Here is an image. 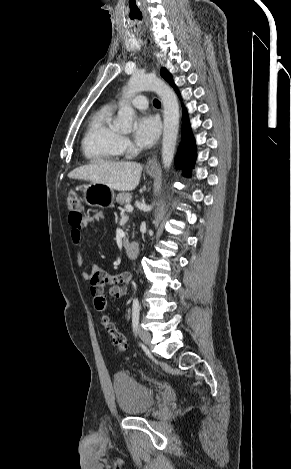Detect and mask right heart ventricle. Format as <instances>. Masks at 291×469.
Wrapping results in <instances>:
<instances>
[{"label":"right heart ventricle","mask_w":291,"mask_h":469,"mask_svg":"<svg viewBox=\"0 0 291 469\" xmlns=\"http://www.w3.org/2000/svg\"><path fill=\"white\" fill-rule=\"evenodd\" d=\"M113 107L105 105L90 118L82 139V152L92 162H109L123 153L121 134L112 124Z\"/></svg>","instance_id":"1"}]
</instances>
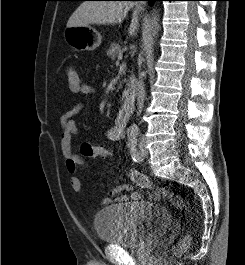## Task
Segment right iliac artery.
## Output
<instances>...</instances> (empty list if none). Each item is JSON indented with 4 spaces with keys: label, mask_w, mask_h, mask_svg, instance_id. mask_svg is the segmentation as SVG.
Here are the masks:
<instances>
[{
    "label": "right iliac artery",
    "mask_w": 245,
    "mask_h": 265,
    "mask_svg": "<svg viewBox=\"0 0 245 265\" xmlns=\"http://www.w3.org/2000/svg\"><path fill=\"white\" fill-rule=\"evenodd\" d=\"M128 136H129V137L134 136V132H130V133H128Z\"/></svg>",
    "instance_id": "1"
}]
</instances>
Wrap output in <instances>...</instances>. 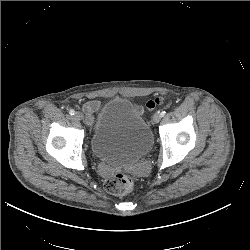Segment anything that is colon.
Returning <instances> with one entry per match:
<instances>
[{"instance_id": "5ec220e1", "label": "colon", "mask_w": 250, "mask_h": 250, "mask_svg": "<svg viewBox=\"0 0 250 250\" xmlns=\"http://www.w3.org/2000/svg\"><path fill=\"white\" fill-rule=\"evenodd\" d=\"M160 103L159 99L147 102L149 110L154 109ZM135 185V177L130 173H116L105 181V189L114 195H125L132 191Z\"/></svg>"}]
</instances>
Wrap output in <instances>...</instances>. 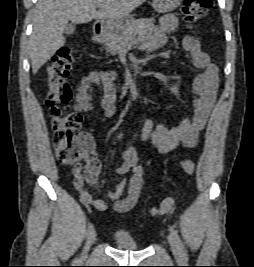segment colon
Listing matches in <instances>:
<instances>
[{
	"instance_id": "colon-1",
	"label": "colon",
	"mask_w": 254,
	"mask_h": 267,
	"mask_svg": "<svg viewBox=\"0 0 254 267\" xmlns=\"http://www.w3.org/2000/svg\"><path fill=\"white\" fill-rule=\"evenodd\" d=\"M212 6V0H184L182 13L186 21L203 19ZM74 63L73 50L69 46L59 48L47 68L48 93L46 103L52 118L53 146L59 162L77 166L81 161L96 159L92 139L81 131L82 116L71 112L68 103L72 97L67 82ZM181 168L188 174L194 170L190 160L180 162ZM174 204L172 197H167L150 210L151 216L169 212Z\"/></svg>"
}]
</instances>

...

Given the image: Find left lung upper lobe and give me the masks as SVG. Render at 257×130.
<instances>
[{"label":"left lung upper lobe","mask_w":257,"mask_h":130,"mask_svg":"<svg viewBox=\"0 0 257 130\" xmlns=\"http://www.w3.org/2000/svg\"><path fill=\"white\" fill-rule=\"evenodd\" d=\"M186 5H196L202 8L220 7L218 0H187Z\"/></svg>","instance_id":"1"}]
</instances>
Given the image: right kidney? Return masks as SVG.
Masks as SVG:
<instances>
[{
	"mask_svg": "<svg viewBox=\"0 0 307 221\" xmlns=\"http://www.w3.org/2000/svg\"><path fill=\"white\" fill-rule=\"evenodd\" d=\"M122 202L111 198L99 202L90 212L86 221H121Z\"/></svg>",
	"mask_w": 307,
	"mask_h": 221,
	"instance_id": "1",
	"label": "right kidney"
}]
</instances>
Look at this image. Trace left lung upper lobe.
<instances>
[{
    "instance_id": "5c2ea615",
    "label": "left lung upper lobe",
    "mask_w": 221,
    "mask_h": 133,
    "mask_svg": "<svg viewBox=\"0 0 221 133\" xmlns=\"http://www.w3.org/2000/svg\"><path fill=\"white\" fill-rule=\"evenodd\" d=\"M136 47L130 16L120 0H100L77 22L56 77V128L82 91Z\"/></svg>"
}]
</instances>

» What the task requires:
Pull out each line in the items above that contains the string "lung". Copy every such line in full.

» Result below:
Given the image: Find left lung upper lobe and give me the masks as SVG. Render at 257×130.
[{"label":"left lung upper lobe","mask_w":257,"mask_h":130,"mask_svg":"<svg viewBox=\"0 0 257 130\" xmlns=\"http://www.w3.org/2000/svg\"><path fill=\"white\" fill-rule=\"evenodd\" d=\"M186 5H196L202 8L220 7L218 0H187Z\"/></svg>","instance_id":"1"}]
Look at this image. Trace left lung upper lobe.
    "label": "left lung upper lobe",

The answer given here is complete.